Saya tidak mengetahui dalil syar’i yang memakruhkan potong rambut dan kuku saat junub.
Bahkan sebaliknya, Rasulullah bersabda kepada orang yang baru masuk Islam, “Buanglah rambut kekafiran darimu dan berkhitanlah,” (HR Abu Dawud).
Dari sabda ini dijelaskan bahwa kedua hal tersebut boleh dilakukan.
Demikian juga perempuan haid diperintahkan untuk menyisir rambut saat mandi sementara sisiran rambut itu bisa merontokkan rambut,” (Majmu’ Fatawa, 21/120-121).
6. Pendapat Al-Ghazali
Hukum memotong kuku ketika haid menurut Al-Ghazali:
"Tidak semestinya memotong (rambut) atau menggunting kuku atau memotong ari-ari, atau mengeluarkan darah atau memotong sesuatu bagian tubuh dalam keadaan junub, mengingat seluruh anggota tubuh akan dikembalikan kepada tubuh seseorang.
Sehingga (jika hal itu dilakukan) maka bagian yang terpotong tersebut kembali dalam keadaan junub.
Dikatakan: setiap rambut dimintai pertanggungjawaban karena janabahnya.
Meski begitu, Imam Al Ghazali tidaklah sampai mengharamkan hal tersebut dan hanya sebatas makhruh, terlihat dari kata yang dipakai yakni "tidak semestinya".
7. Atho bin Abi Robah RA
Atho bin Abi Robah RA, seorang tabi'in senior, menyatakan bahwa seseorang yang berada dalam keadaan junub diizinkan untuk menjalani hijamah (pengobatan dengan cara mengeluarkan darah kotor), memotong kuku, dan mencukur rambutnya, bahkan jika belum melakukan wudu. (Kitab Shahih al-Bukhari (1/496).
8. Fatawa Al-Kubra
Dalam kitab Fatawa Al-Kubra dijelaskan: “Dan aku tidak mengetahui atas makruhnya menghilangkan rambut bagi orang yang sedang junub dan menghilangkan kukunya dalam dalil Syar’i, akan tetapi, sungguh Rasulullah telah berkata kepada orang yang masuk Islam:
“Jatuhkanlah (hilangkan) darimu rambut kekufuran dan berkhitanlah." Maka, Rasulullah SAW yang masuk Islam untuk mandi, dan tidak menyuruh untuk mengakhirkan khitan dan menghilangkan rambut dan mendahulukan mandi." (Fatawa Al-Kubra: 1/275)
9. Ibnu Rajab al Hanbali
Dalam penjelasan Fath al-Bari Syarah Shohih al-Bukhari oleh Ibnu Rajab al-Hanbali, disampaikan bahwa hukum memotong kuku saat haid yaitu diperbolehkan.

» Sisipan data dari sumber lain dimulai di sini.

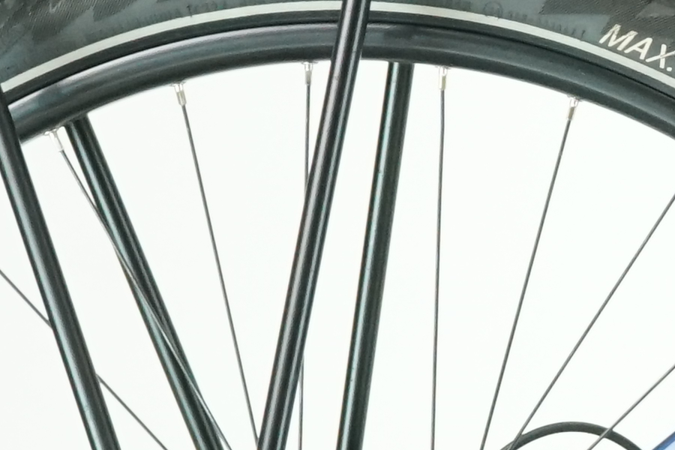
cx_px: 1737
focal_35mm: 360
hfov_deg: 5.5
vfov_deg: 3.8
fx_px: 6749
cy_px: 218
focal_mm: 54
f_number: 5
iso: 2500
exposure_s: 1/200
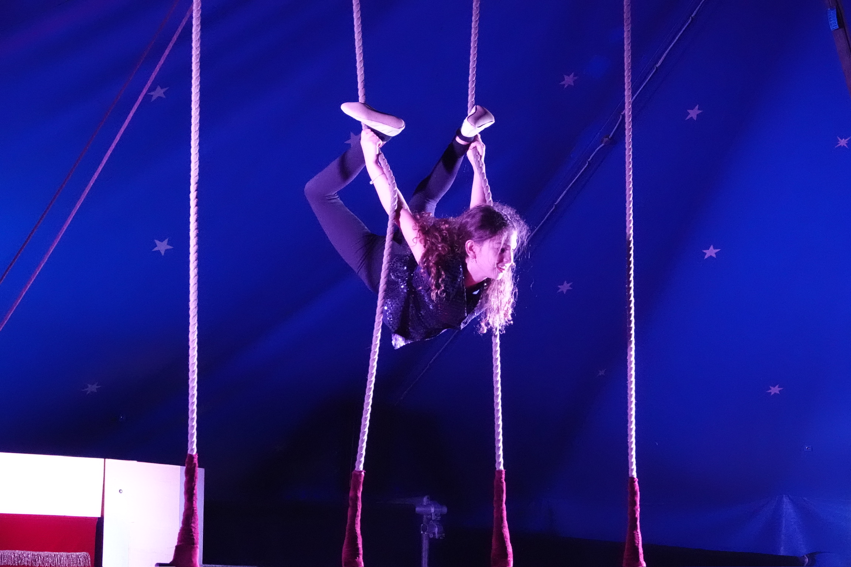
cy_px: 284
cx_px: 426
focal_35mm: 81
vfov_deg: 16.9
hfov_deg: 25.1
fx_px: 1915
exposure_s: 1/200
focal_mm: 29.69
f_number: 3.5
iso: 6400
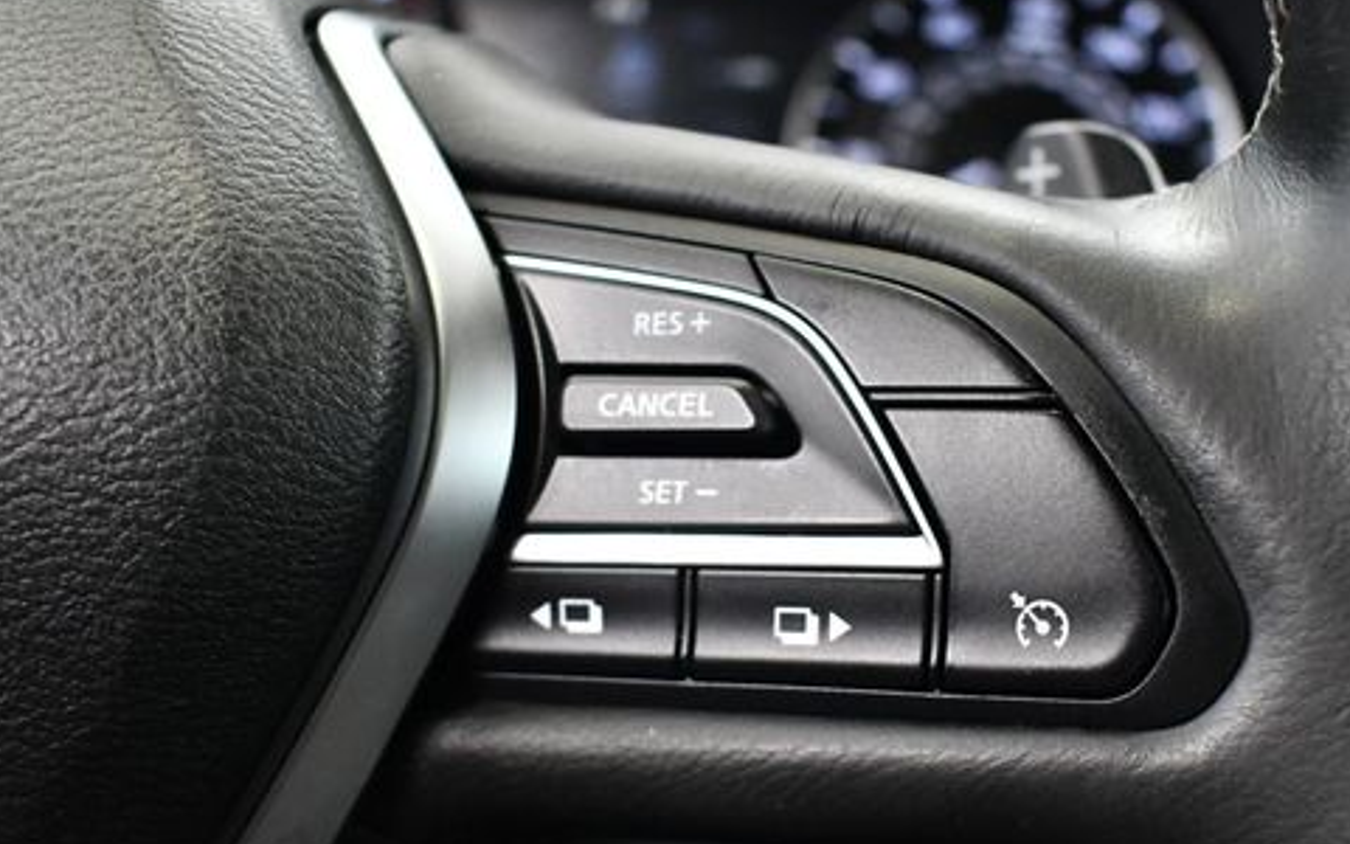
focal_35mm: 49
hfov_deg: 40.9
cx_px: 810
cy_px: 563
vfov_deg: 26.2
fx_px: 1803
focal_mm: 18
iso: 3200
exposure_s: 1/80
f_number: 3.5
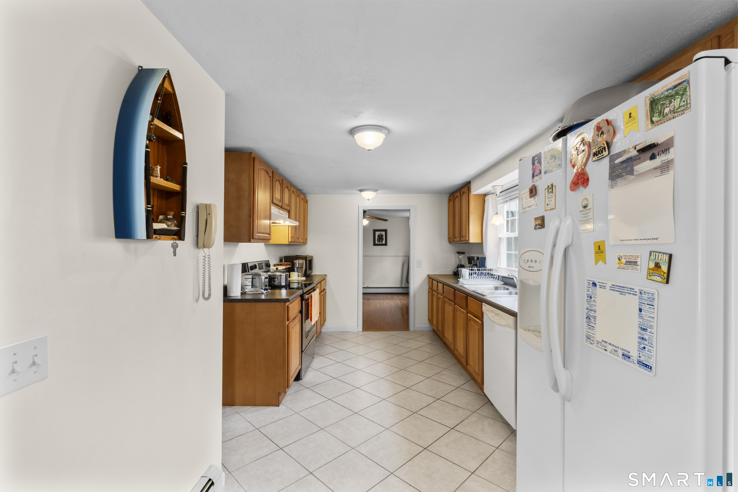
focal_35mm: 16
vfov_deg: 73.7
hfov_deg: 96.7
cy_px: 246
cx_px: 369
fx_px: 328
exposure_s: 1.3
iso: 200
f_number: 9
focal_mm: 16
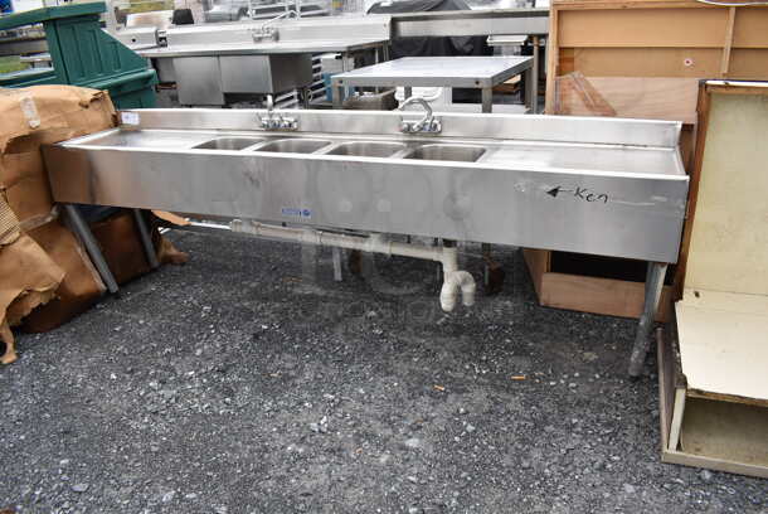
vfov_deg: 48.0
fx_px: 577
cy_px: 257
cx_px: 384
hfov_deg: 67.3
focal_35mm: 27
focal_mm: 18
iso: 200
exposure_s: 1/250
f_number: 6.3
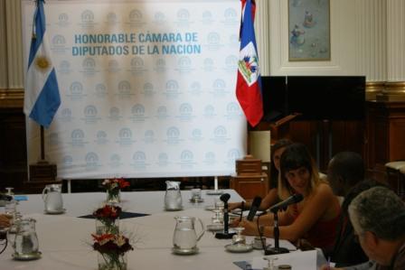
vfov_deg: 16.6
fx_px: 928
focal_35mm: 82
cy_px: 135
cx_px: 202
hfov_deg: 24.6
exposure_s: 1/80
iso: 400
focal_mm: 55
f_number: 5.6
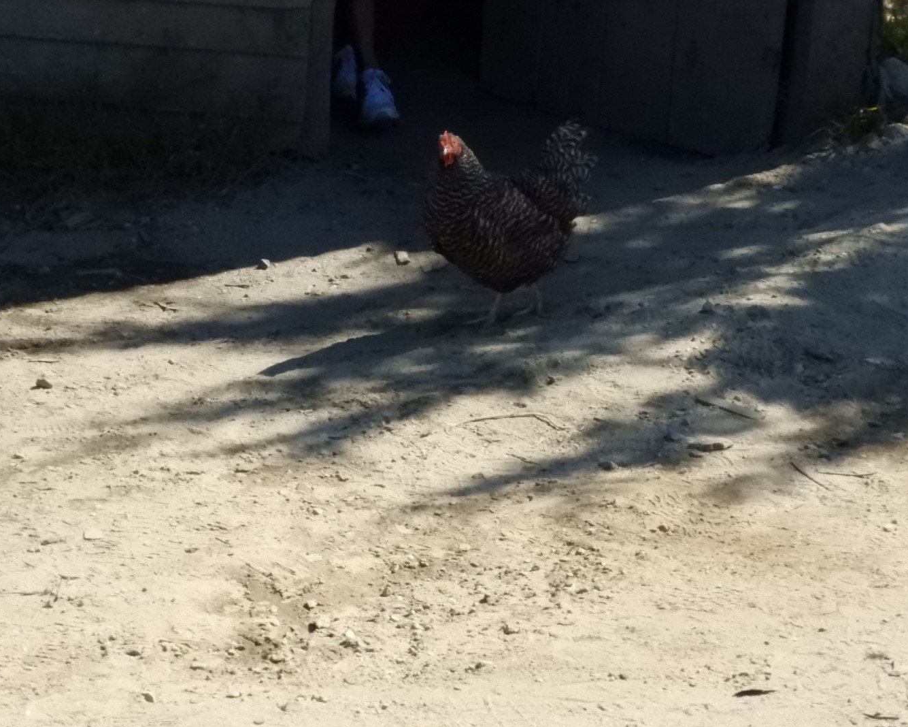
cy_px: 362
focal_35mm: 100
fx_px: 2687
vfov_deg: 15.4
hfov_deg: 19.2
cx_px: 437
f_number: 7.6
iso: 1600
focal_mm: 17
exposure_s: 1/3200
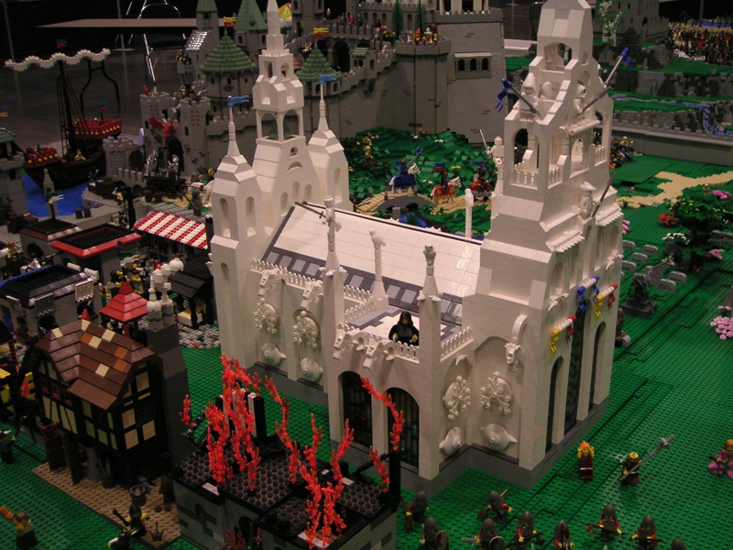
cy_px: 275
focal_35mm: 38
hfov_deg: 49.0
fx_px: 805
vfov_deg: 37.7
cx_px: 366
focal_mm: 6
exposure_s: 1/45
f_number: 2.8
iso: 125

Selain memotong kuku juga wajib mencuci dan menyisir rambut.
10. Hukum Memotong Kuku Saat Haid Menurut NU
Pendapat ini dari Syekh Ibnu Utsaimin di dalam kumpulan fatawa Az Ziinah Wai Mar’ah karangannya.
Syekh Utsaimin membantah anggapan bahwa orang yang sedang haid, nifas, atau junub dilarang memotong kuku dan rambut.
Sebaliknya, orang yang sedang haid dan nifas sebenarnya dianjurkan untuk menjaga kebersihan tubuhnya, termasuk dalam hal memotong kuku dan mencukur rambut.
Demikianlah penjelasan mengenai hukum memotong kuku saat haid menurut beberapa mahzab.
Semoga dengan penjelasan di atas, wawasanmu kian bertambah, ya.